In the first couple of years in the 20th century, Kohn and her sons returned to Las Vegas. Charles started a general store there. The Kohns moved to Rountree, a railroad stop, that soon after became the town of Montoya, New Mexico. Kohn acquired more land through the homestead act and established a cattle ranch operated by Yetta Kohn & Company. The cattle were branded 4V, and to a lesser extent, YK. They also established a land company, a mercantile business, and a bank operated by Kohn and her three sons, called Kohn Bros. Her sons lived in Las Vegas and Montoya. Yetta lived in Las Vegas, Wichita, and New York and invested in real estate in New Mexico and Kansas. Belle and her husband Senator Albert Calisch moved to Montoya by 1904 and ran their own ranch.

==Later years and death==
In 1916, Charles was married to Hannah Bonem and died of an abscessed tooth in Kansas City while on his honeymoon. Grief-stricken by his brother's death, George died of heart failure three days later on February 3, 1916.

Kohn died on April 24, 1917, at her home in Montoya.

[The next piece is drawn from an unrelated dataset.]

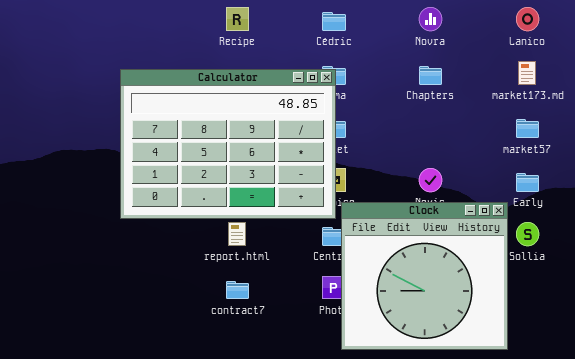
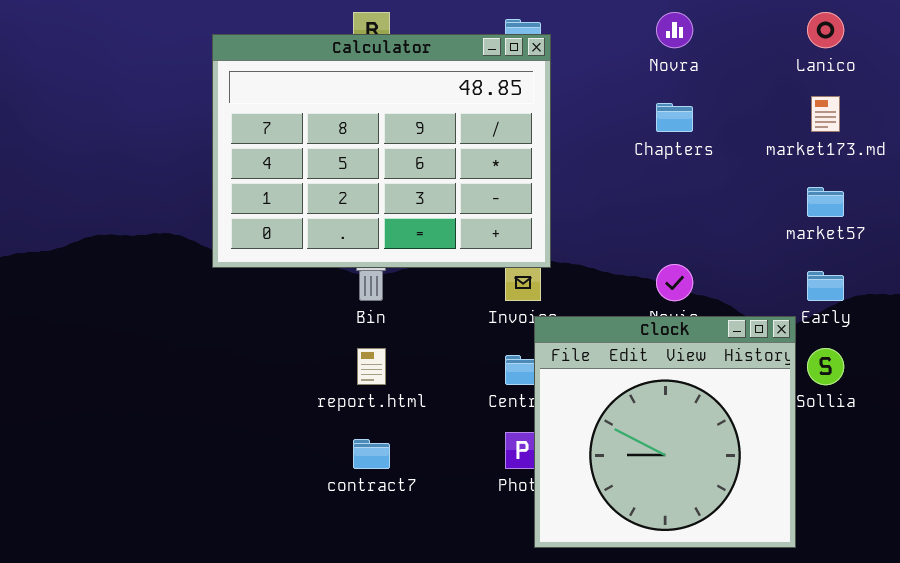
Calculator: [120,69,336,219] -> [212,34,551,268], moved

Howard operated the family businesses and was a real estate investor after his brothers' and mother's death. He married Clara McGowan, his bookkeeper, in 1923. They had a daughter named Yetta. Howard suffered smoke inhalation after a fire at the Kohn ranch and died in 1933. Clara operated the T4 Cattle Company after her husband's death and the ranch grew to 180,000 contiguous acres with the purchase of part of the Bell Ranch in 1946. It is now one of the largest private ranches in the United States with about 220,000 acres.

==Historical marker==
A New Mexican historical marker was erected near the Convention Center, near the junction of NM 36 and NM 237, in Quay in remembrance of Yetta Kohn.